The records below are to be set down again exactly, with the pictures left out.

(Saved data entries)
┄┄┄┄┄┄┄┄┄┄┄┄┄┄┄┄┄┄┄┄

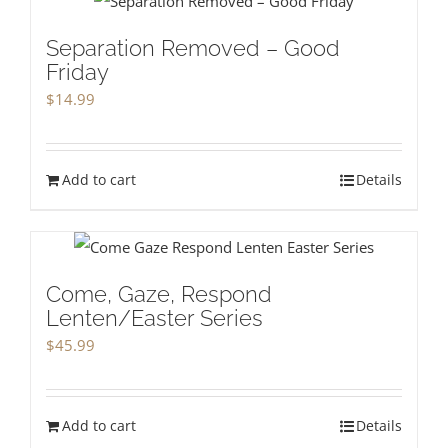
Separation Removed – Good
Friday
$
14.99
Add to cart
Details
Come, Gaze, Respond
Lenten/Easter Series
$
45.99
Add to cart
Details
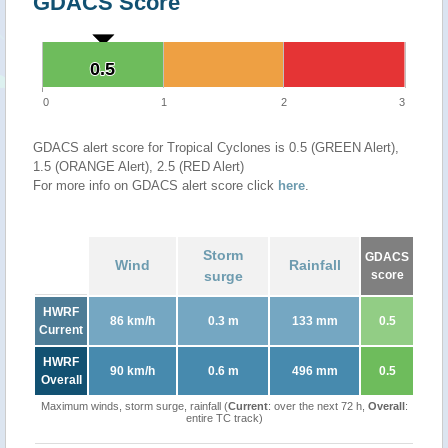
GDACS Score
0.5
0.5
0
1
2
3
GDACS alert score for Tropical Cyclones is 0.5 (GREEN Alert),
1.5 (ORANGE Alert), 2.5 (RED Alert)
For more info on GDACS alert score click
here
.
Storm
GDACS
Wind
Rainfall
surge
score
HWRF
86 km/h
0.3 m
133 mm
0.5
Current
HWRF
90 km/h
0.6 m
496 mm
0.5
Overall
Maximum winds, storm surge, rainfall (
Current
: over the next 72 h,
Overall
:
entire TC track)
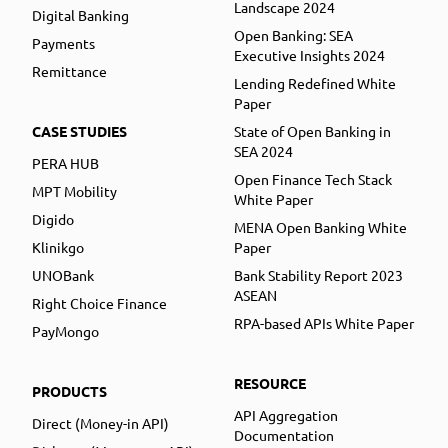
Landscape 2024
Digital Banking
Open Banking: SEA
Payments
Executive Insights 2024
Remittance
Lending Redefined White
Paper
CASE STUDIES
State of Open Banking in
SEA 2024
PERA HUB
Open Finance Tech Stack
MPT Mobility
White Paper
Digido
MENA Open Banking White
Klinikgo
Paper
UNOBank
Bank Stability Report 2023
ASEAN
Right Choice Finance
RPA-based APIs White Paper
PayMongo
RESOURCE
PRODUCTS
API Aggregation
Direct (Money-in API)
Documentation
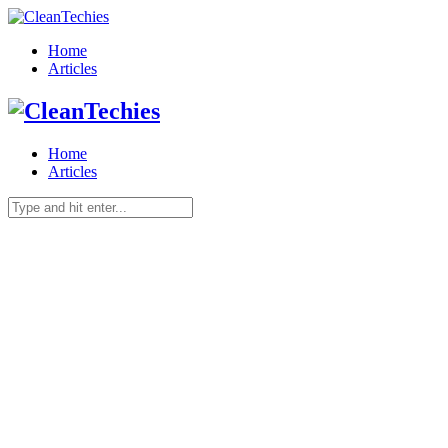
Home
Articles
Home
Articles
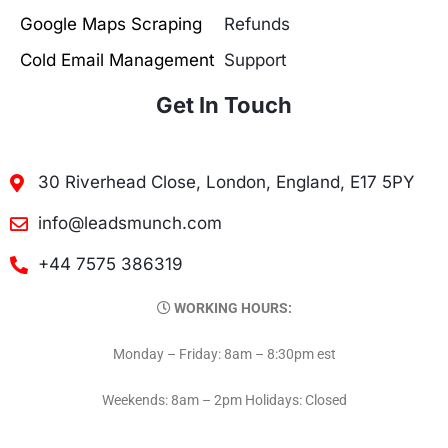
Google Maps Scraping
Refunds
Cold Email Management
Support
Get In Touch
30 Riverhead Close, London, England, E17 5PY
info@leadsmunch.com
+44 7575 386319
WORKING HOURS:
Monday – Friday: 8am – 8:30pm est
Weekends: 8am – 2pm Holidays: Closed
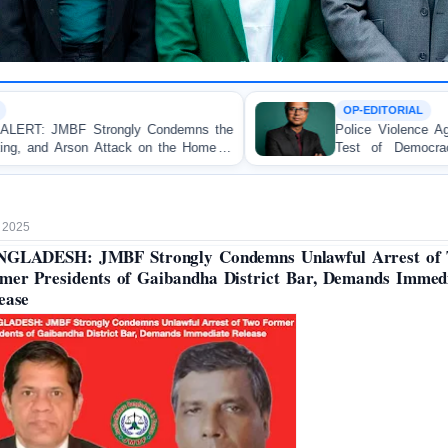
OP-EDITORIAL
demns the
Police Violence Against Student Protesters: A 
he Home of
Test of Democracy, the Rule of Law, and
Accountability
 2025
GLADESH: JMBF Strongly Condemns Unlawful Arrest of
mer Presidents of Gaibandha District Bar, Demands Immed
ease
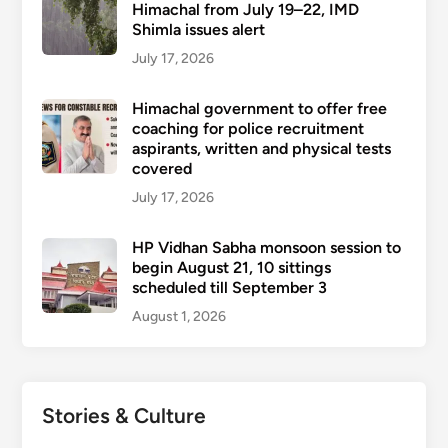
Himachal from July 19–22, IMD
Shimla issues alert
July 17, 2026
Himachal government to offer free
coaching for police recruitment
aspirants, written and physical tests
covered
July 17, 2026
HP Vidhan Sabha monsoon session to
begin August 21, 10 sittings
scheduled till September 3
August 1, 2026
Stories & Culture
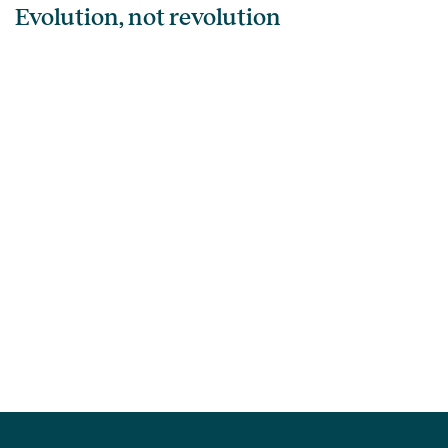
Evolution, not revolution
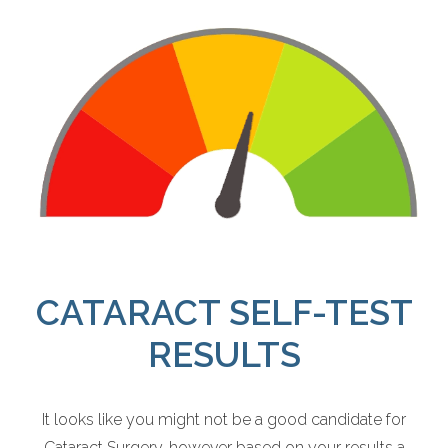
CATARACT SELF-TEST
RESULTS
It looks like you might not be a good candidate for
Cataract Surgery, however based on your results a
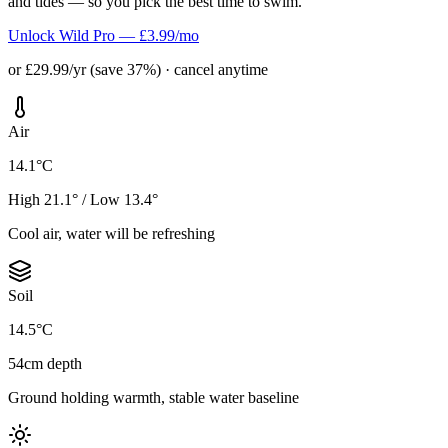
and tides — so you pick the best time to swim.
Unlock Wild Pro — £3.99/mo
or £29.99/yr (save 37%) · cancel anytime
Air
14.1°C
High 21.1° / Low 13.4°
Cool air, water will be refreshing
Soil
14.5°C
54cm depth
Ground holding warmth, stable water baseline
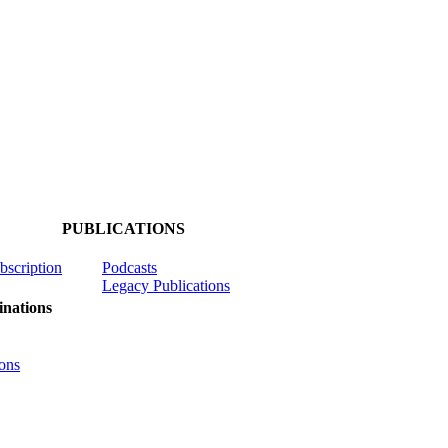
PUBLICATIONS
ubscription
Podcasts
Legacy Publications
nations
ons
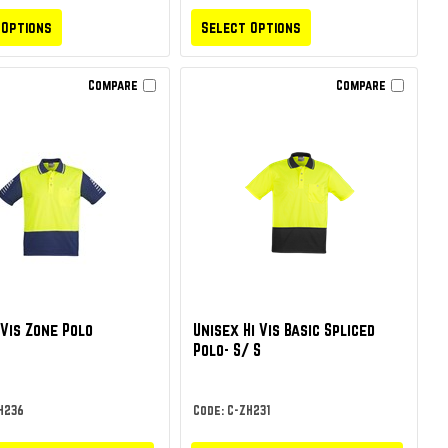
 Options
Select Options
Compare
Compare
 Vis Zone Polo
Unisex Hi Vis Basic Spliced
Polo- S/ S
H236
Code: C-ZH231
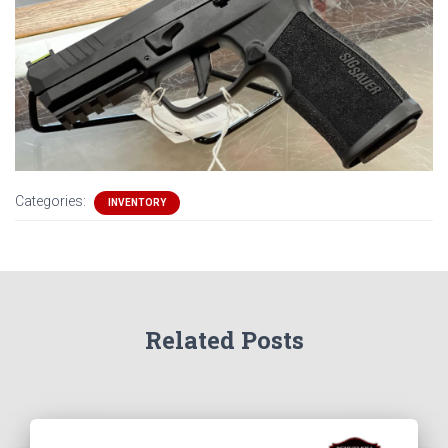
Categories:
INVENTORY
Related Posts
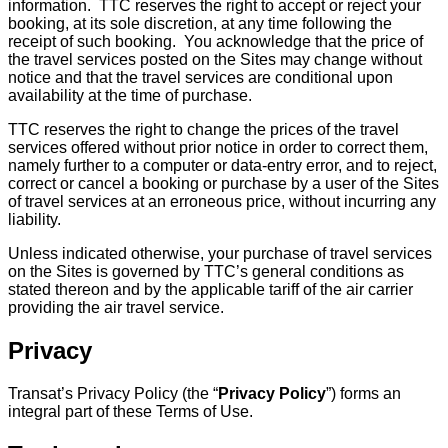
information. TTC reserves the right to accept or reject your
booking, at its sole discretion, at any time following the
receipt of such booking. You acknowledge that the price of
the travel services posted on the Sites may change without
notice and that the travel services are conditional upon
availability at the time of purchase.
TTC reserves the right to change the prices of the travel
services offered without prior notice in order to correct them,
namely further to a computer or data-entry error, and to reject,
correct or cancel a booking or purchase by a user of the Sites
of travel services at an erroneous price, without incurring any
liability.
Unless indicated otherwise, your purchase of travel services
on the Sites is governed by TTC’s general conditions as
stated thereon and by the applicable tariff of the air carrier
providing the air travel service.
Privacy
Transat’s Privacy Policy (the “
Privacy Policy
”) forms an
integral part of these Terms of Use.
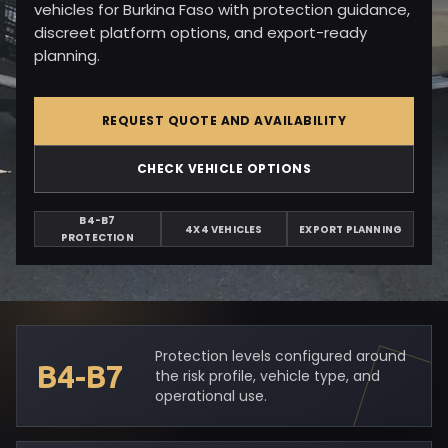
vehicles for Burkina Faso with protection guidance,
discreet platform options, and export-ready
planning.
REQUEST QUOTE AND AVAILABILITY
CHECK VEHICLE OPTIONS
B4-B7
4X4 VEHICLES
EXPORT PLANNING
PROTECTION
Protection levels configured around
B4-B7
the risk profile, vehicle type, and
operational use.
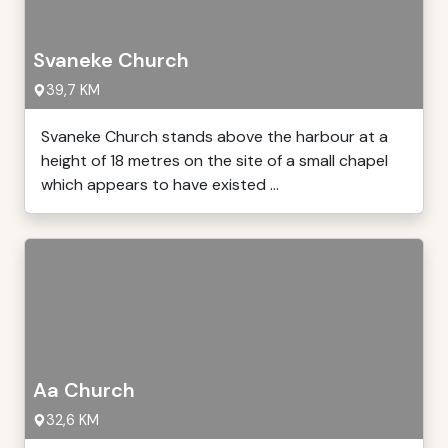
Svaneke Church
39,7 KM
Svaneke Church stands above the harbour at a
height of 18 metres on the site of a small chapel
which appears to have existed ...
Aa Church
32,6 KM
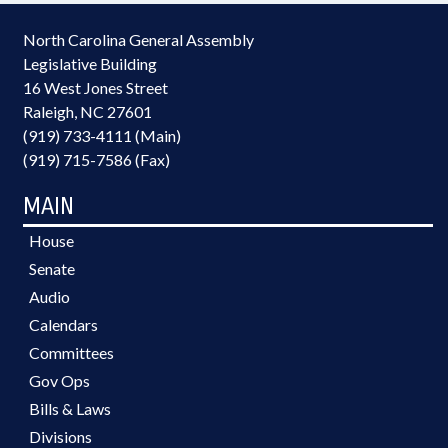
North Carolina General Assembly
Legislative Building
16 West Jones Street
Raleigh, NC 27601
(919) 733-4111 (Main)
(919) 715-7586 (Fax)
MAIN
House
Senate
Audio
Calendars
Committees
Gov Ops
Bills & Laws
Divisions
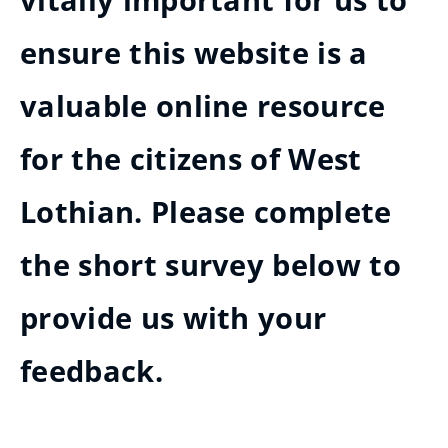
vitally important for us to
ensure this website is a
valuable online resource
for the citizens of West
Lothian. Please complete
the short survey below to
provide us with your
feedback.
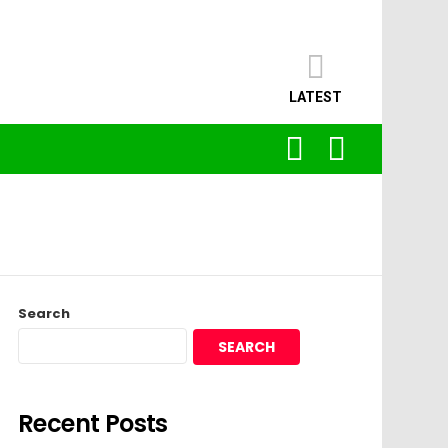
LATEST
SEARCH
LOGIN
Search
SEARCH
Recent Posts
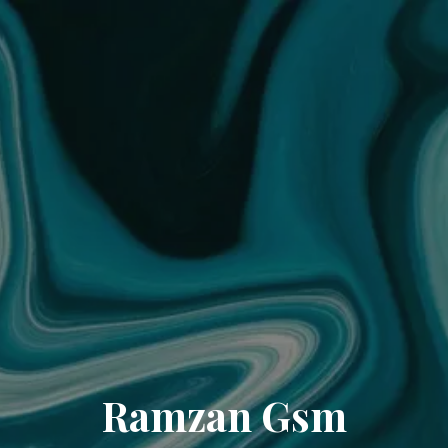
Ramzan Gsm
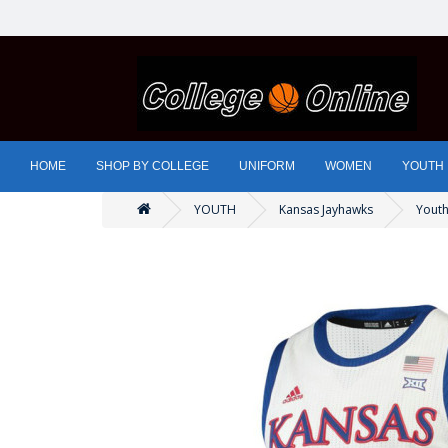
HOME
SHOP BY COLLEGE
UNIFORM
WOMEN
YOUTH
YOUTH
Kansas Jayhawks
Youth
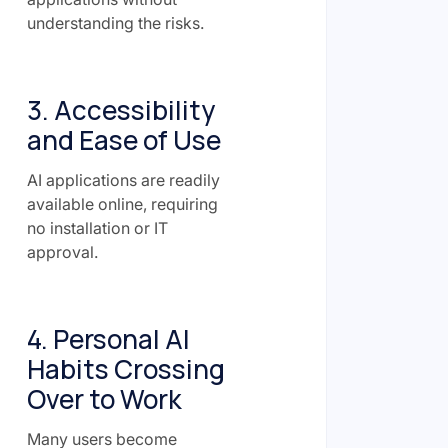
understanding the risks.
3. Accessibility
and Ease of Use
AI applications are readily
available online, requiring
no installation or IT
approval.
4. Personal AI
Habits Crossing
Over to Work
Many users become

┄┄┄┄┄┄┄┄┄┄┄┄┄┄┄┄┄┄┄┄

TASK RESULT:
Separation Removed – Good
Friday
$
14.99
Add to cart
Details
Come, Gaze, Respond
Lenten/Easter Series
$
45.99
Add to cart
Details
GDACS Score
0.5
0.5
0
1
2
3
GDACS alert score for Tropical Cyclones is 0.5 (GREEN Alert),
1.5 (ORANGE Alert), 2.5 (RED Alert)
For more info on GDACS alert score click
here
.
Storm
GDACS
Wind
Rainfall
surge
score
HWRF
86 km/h
0.3 m
133 mm
0.5
Current
HWRF
90 km/h
0.6 m
496 mm
0.5
Overall
Maximum winds, storm surge, rainfall (
Current
: over the next 72 h,
Overall
:
entire TC track)
Landscape 2024
Digital Banking
Open Banking: SEA
Payments
Executive Insights 2024
Remittance
Lending Redefined White
Paper
CASE STUDIES
State of Open Banking in
SEA 2024
PERA HUB
Open Finance Tech Stack
MPT Mobility
White Paper
Digido
MENA Open Banking White
Klinikgo
Paper
UNOBank
Bank Stability Report 2023
ASEAN
Right Choice Finance
RPA-based APIs White Paper
PayMongo
RESOURCE
PRODUCTS
API Aggregation
Direct (Money-in API)
Documentation
Home
Articles
Home
Articles
Google Maps Scraping
Refunds
Cold Email Management
Support
Get In Touch
30 Riverhead Close, London, England, E17 5PY
info@leadsmunch.com
+44 7575 386319
WORKING HOURS:
Monday – Friday: 8am – 8:30pm est
Weekends: 8am – 2pm Holidays: Closed
OP-EDITORIAL
demns the
Police Violence Against Student Protesters: A 
he Home of
Test of Democracy, the Rule of Law, and
Accountability
 2025
GLADESH: JMBF Strongly Condemns Unlawful Arrest of
mer Presidents of Gaibandha District Bar, Demands Immed
ease
Himachal from July 19–22, IMD
Shimla issues alert
July 17, 2026
Himachal government to offer free
coaching for police recruitment
aspirants, written and physical tests
covered
July 17, 2026
HP Vidhan Sabha monsoon session to
begin August 21, 10 sittings
scheduled till September 3
August 1, 2026
Stories & Culture
Evolution, not revolution
CATARACT SELF-TEST
RESULTS
It looks like you might not be a good candidate for
Cataract Surgery, however based on your results a
and tides — so you pick the best time to swim.
Unlock Wild Pro — £3.99/mo
or £29.99/yr (save 37%) · cancel anytime
Air
14.1°C
High 21.1° / Low 13.4°
Cool air, water will be refreshing
Soil
14.5°C
54cm depth
Ground holding warmth, stable water baseline
PUBLICATIONS
ubscription
Podcasts
Legacy Publications
nations
ons
 Options
Select Options
Compare
Compare
 Vis Zone Polo
Unisex Hi Vis Basic Spliced
Polo- S/ S
H236
Code: C-ZH231
Categories:
INVENTORY
Related Posts
information. TTC reserves the right to accept or reject your
booking, at its sole discretion, at any time following the
receipt of such booking. You acknowledge that the price of
the travel services posted on the Sites may change without
notice and that the travel services are conditional upon
availability at the time of purchase.
TTC reserves the right to change the prices of the travel
services offered without prior notice in order to correct them,
namely further to a computer or data-entry error, and to reject,
correct or cancel a booking or purchase by a user of the Sites
of travel services at an erroneous price, without incurring any
liability.
Unless indicated otherwise, your purchase of travel services
on the Sites is governed by TTC’s general conditions as
stated thereon and by the applicable tariff of the air carrier
providing the air travel service.
Privacy
Transat’s Privacy Policy (the “
Privacy Policy
”) forms an
integral part of these Terms of Use.
vehicles for Burkina Faso with protection guidance,
discreet platform options, and export-ready
planning.
REQUEST QUOTE AND AVAILABILITY
CHECK VEHICLE OPTIONS
B4-B7
4X4 VEHICLES
EXPORT PLANNING
PROTECTION
Protection levels configured around
B4-B7
the risk profile, vehicle type, and
operational use.
Svaneke Church
39,7 KM
Svaneke Church stands above the harbour at a
height of 18 metres on the site of a small chapel
which appears to have existed ...
Aa Church
32,6 KM
North Carolina General Assembly
Legislative Building
16 West Jones Street
Raleigh, NC 27601
(919) 733-4111 (Main)
(919) 715-7586 (Fax)
MAIN
House
Senate
Audio
Calendars
Committees
Gov Ops
Bills & Laws
Divisions
vitally important for us to
ensure this website is a
valuable online resource
for the citizens of West
Lothian. Please complete
the short survey below to
provide us with your
feedback.
LATEST
SEARCH
LOGIN
Search
SEARCH
Recent Posts
Ramzan Gsm
HOME
SHOP BY COLLEGE
UNIFORM
WOMEN
YOUTH
YOUTH
Kansas Jayhawks
Youth
understanding the risks.
3. Accessibility
and Ease of Use
AI applications are readily
available online, requiring
no installation or IT
approval.
4. Personal AI
Habits Crossing
Over to Work
Many users become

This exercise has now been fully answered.